Are web crawlers able to find a secondary robots.txt in a sub-directory?
No, web crawlers will not read or obey a robots.txt file in a subdirectory. As described on the quasi-official robotstxt.org site:
Where to put it
The short answer: in the top-level directory of your web server.
or on Google's help pages (emphasis mine):
A
robots.txt
file is a file at the root of your site that indicates those parts of your site you don’t want accessed by search engine crawlers.
In any case, using robots.txt to hide sensitive pages from search results is a bad idea anyway, since search engines can index pages disallowed in robots.txt if other pages link to them. Or, as described on the Google help page linked above:
You should not use robots.txt as a means to hide your web pages from Google Search results. This is because other pages might point to your page, and your page could get indexed that way, avoiding the robots.txt file.

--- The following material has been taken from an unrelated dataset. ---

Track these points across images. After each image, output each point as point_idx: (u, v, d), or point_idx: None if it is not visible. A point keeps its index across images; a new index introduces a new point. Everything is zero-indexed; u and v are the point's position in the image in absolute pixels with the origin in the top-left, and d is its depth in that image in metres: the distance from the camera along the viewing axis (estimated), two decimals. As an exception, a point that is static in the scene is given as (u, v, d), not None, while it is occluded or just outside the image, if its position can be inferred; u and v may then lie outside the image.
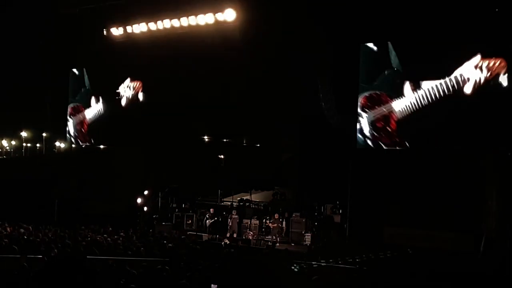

So what should you do instead?
You can let search engines crawl the pages (if they find them), but include a robots meta tag with the content
noindex,nofollow
. This will tell search engines not to index those pages even if they do find links to them, and not to follow any further links from those pages. (Of course, this will only work for HTML web pages.)For non-HTML resources, you can configure your web server (e.g. using an
.htaccess
file) to send the X-Robots-Tag HTTP header with the same content.You can set up password authentication to protect the sensitive pages. Besides protecting the pages from unauthorized human visitors, it will also effectively keep web crawlers away.
Your robots.txt
should be in the root directory and should not have any other name. According to the standard specification:
This file must be accessible via HTTP on the local URL "/robots.txt".